▸ Given information
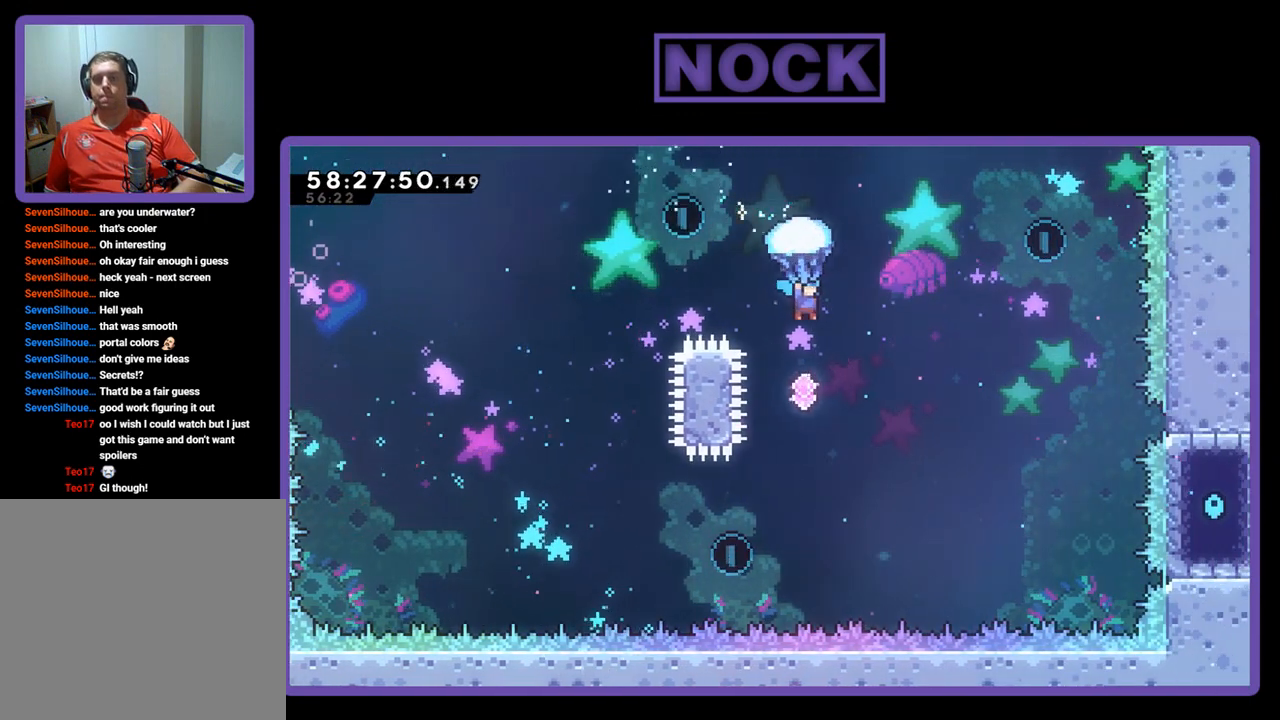
{"buttons": ["DPAD_UP", "DPAD_RIGHT"], "right_stick": "center", "events": [[433, "DPAD_RIGHT", "down"], [433, "DPAD_UP", "down"], [433, "R2", "up"]]}
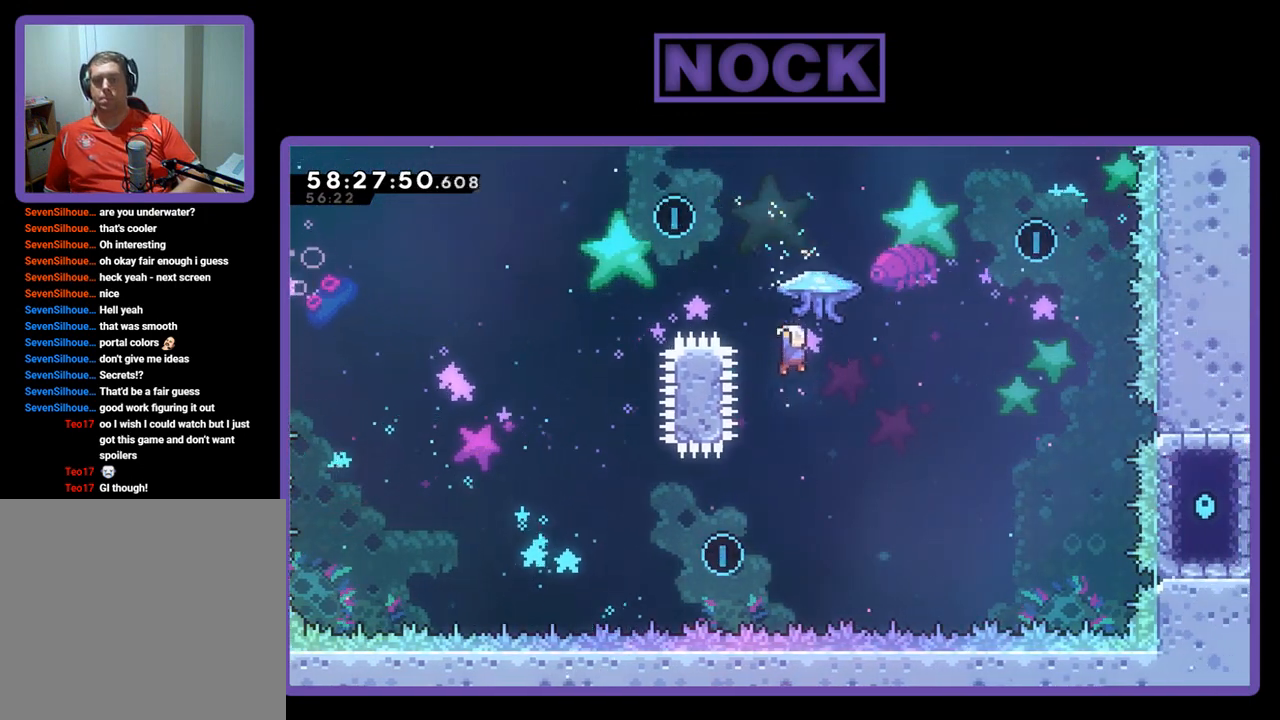
{"buttons": ["CIRCLE", "R2", "DPAD_UP", "DPAD_RIGHT"], "right_stick": "center", "events": [[233, "CIRCLE", "down"], [233, "R2", "down"]]}
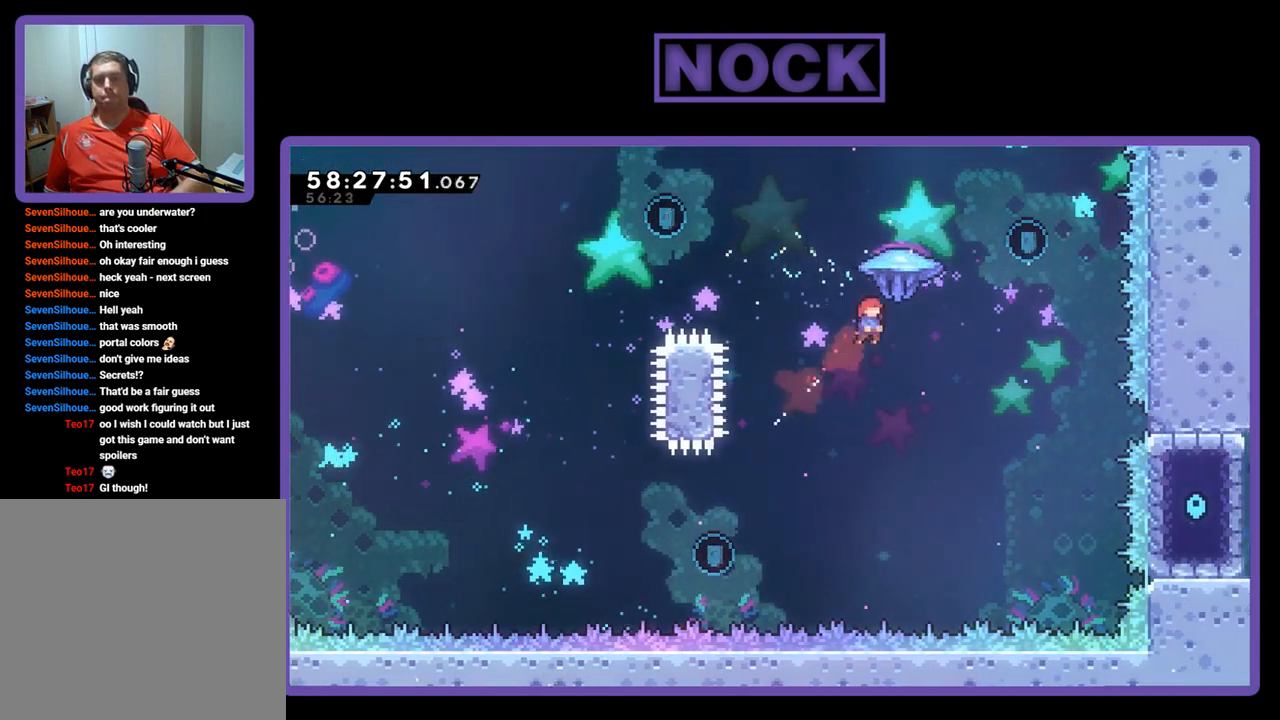
{"buttons": ["R2", "DPAD_UP"], "right_stick": "center", "events": [[367, "CIRCLE", "up"], [500, "DPAD_RIGHT", "up"]]}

▸ Task description
Transcribe the listing exactly; omit all images.

▸ Output for this exercise
{"buttons": ["DPAD_UP", "DPAD_RIGHT"], "right_stick": "center", "events": [[433, "DPAD_RIGHT", "down"], [433, "DPAD_UP", "down"], [433, "R2", "up"]]}
{"buttons": ["CIRCLE", "R2", "DPAD_UP", "DPAD_RIGHT"], "right_stick": "center", "events": [[233, "CIRCLE", "down"], [233, "R2", "down"]]}
{"buttons": ["R2", "DPAD_UP"], "right_stick": "center", "events": [[367, "CIRCLE", "up"], [500, "DPAD_RIGHT", "up"]]}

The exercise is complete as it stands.